Rejecting arguments made by attorneys for the Texas families who challenged the law, the 5th Circuit majority said that requiring public schools to post the Ten Commandments does not amount to the government endorsing a particular religion, which the U.S. Constitution forbids. The law also does not impose religious beliefs on students, the judges wrote.
“As noted, S.B. 10 authorizes no religious instruction and gives teachers no license to contradict children’s religious beliefs (or their parents’),” the majority opinion says. “No child is made to recite the Commandments, believe them, or affirm their divine origin.”
The Texas families were represented by the American Civil Liberties Union, ACLU of Texas, Americans United for Separation of Church and State, and the Freedom From Religion Foundation, with the law firm Simpson Thacher & Bartlett LLP serving as pro bono counsel. The same groups, including Louisiana’s ACLU chapter, represented the Louisiana families.
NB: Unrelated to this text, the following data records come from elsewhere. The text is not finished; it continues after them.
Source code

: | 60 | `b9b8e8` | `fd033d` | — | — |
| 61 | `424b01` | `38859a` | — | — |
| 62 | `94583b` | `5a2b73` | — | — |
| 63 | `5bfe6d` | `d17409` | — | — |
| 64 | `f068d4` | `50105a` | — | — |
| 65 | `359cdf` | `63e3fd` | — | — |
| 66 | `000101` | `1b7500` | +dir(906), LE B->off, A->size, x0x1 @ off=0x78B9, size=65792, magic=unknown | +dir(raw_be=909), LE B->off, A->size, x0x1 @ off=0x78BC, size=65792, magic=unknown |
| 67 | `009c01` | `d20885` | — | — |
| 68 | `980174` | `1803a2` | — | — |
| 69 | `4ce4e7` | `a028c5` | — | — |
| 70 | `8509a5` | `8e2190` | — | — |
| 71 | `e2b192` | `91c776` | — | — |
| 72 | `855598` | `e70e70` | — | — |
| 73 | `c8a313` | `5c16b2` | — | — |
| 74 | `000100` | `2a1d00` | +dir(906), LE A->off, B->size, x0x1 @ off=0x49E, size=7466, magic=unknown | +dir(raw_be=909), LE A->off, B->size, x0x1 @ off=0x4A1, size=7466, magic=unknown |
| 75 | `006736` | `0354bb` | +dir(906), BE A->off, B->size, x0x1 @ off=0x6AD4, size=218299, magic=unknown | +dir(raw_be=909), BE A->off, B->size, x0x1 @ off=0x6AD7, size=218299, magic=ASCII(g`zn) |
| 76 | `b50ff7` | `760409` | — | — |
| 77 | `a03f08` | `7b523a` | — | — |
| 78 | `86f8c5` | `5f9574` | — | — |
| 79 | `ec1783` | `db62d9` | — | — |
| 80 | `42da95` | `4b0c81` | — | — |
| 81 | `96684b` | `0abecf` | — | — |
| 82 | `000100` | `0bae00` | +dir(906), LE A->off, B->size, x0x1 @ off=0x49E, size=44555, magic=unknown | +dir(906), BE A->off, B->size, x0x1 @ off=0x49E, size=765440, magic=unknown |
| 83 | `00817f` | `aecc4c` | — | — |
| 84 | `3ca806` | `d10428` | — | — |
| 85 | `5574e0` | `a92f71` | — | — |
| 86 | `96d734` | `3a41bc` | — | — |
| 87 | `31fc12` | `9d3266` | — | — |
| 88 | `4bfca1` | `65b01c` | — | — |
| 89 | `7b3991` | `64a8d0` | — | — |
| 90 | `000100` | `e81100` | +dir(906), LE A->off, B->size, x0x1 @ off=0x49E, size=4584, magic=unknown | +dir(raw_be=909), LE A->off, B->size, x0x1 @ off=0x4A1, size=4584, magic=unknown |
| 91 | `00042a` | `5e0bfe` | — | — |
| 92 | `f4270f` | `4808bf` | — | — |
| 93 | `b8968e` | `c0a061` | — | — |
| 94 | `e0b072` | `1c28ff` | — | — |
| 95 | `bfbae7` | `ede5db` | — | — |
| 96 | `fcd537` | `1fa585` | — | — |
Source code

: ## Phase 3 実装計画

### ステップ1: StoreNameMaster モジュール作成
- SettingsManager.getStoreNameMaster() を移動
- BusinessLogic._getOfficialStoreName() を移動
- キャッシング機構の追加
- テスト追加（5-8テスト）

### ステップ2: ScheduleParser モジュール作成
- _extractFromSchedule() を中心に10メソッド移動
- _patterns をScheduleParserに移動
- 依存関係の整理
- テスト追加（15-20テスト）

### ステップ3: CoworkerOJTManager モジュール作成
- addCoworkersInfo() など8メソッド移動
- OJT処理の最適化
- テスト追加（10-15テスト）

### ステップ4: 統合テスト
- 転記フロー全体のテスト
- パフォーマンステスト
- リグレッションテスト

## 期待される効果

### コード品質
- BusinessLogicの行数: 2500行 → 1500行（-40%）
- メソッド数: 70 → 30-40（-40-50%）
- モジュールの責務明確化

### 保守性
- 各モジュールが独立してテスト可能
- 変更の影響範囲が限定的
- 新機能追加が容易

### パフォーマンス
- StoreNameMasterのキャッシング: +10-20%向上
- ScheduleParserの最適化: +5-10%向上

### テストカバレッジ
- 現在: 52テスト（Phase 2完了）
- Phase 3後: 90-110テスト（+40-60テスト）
In a statement Tuesday, the organizations said they are “extremely disappointed” by the 5th Circuit’s ruling, adding that they expect to appeal to the U.S. Supreme Court.
“The First Amendment safeguards the separation of church and state, and the freedom of families to choose how, when and if to provide their children with religious instruction,” the groups said. “This decision tramples those rights.”